On attend le roi dans un décor solennel. On le découvre concentré devant une console de DJ, guidé par un jeune musicien. À Manchester, Charles III se laisse tenter par l’expérience dans le cadre d’un programme dédié aux jeunes talents des industries créatives. « Ce n’est pas aussi facile que ça en a l’air », glisse-t-il, sourire en coin, après quelques essais. La scène amuse, circule, et surtout, rapproche.

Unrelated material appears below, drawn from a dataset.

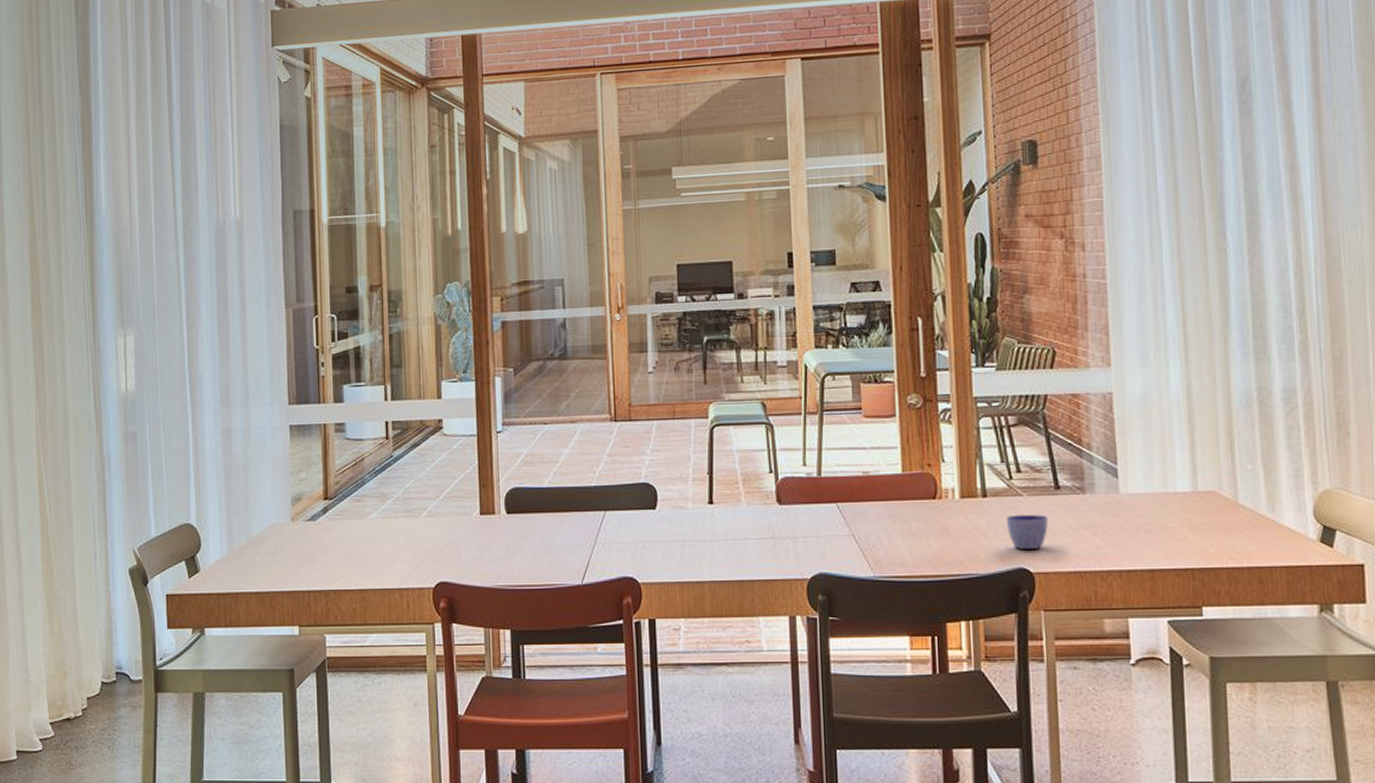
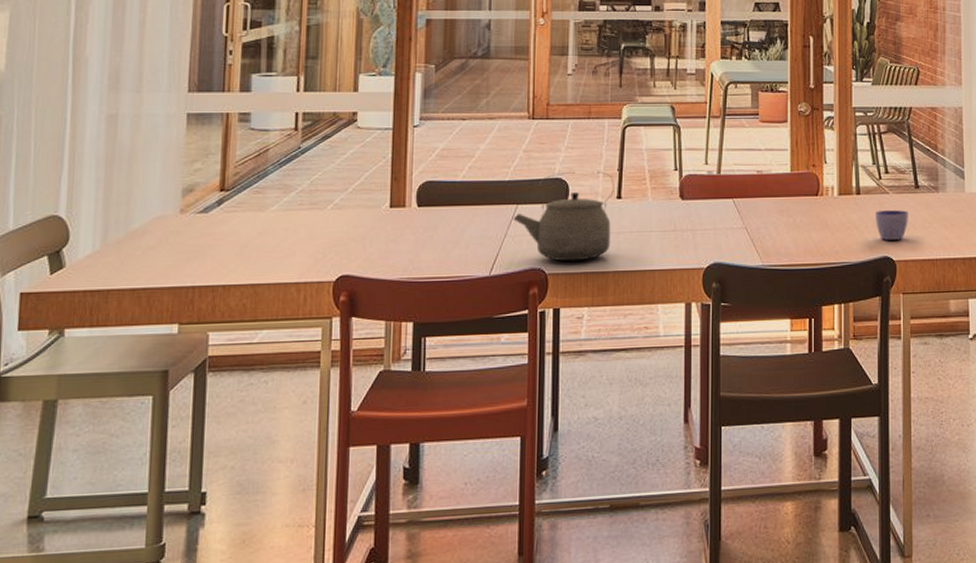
tea kettle: none [602,474,705,570] -> present [513,171,614,262]

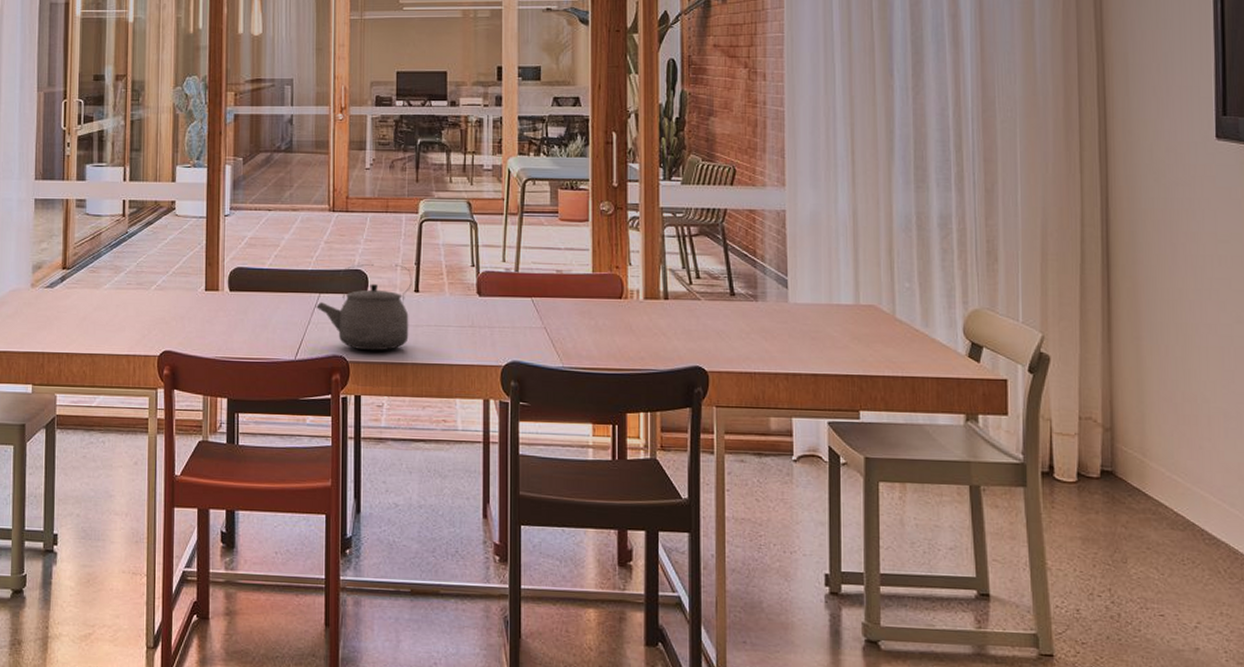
cup: present [876,210,908,240] -> none [686,317,722,350]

Une monarchie qui cherche le bon tempo
Au-delà de l’anecdote, l’image raconte davantage. Celle d’un souverain qui tente de rapprocher l’institution d’une génération plus distante, en acceptant de s’écarter du cadre. Entre héritage et adaptation, chaque geste relève d’un équilibre subtil. Le moment ne tient pas à la performance. Il repose sur une rencontre, un échange, presque une complicité. Le roi observe, apprend, s’essaie sans chercher à dominer l’exercice.
Dans un univers où tout demeure codifié, cette simplicité capte l’attention. Elle dessine une autre manière d’incarner la fonction, plus accessible, sans renoncer à l’essentiel. La modernité de la monarchie se niche peut-être dans ces instants discrets, à la fois légers et révélateurs.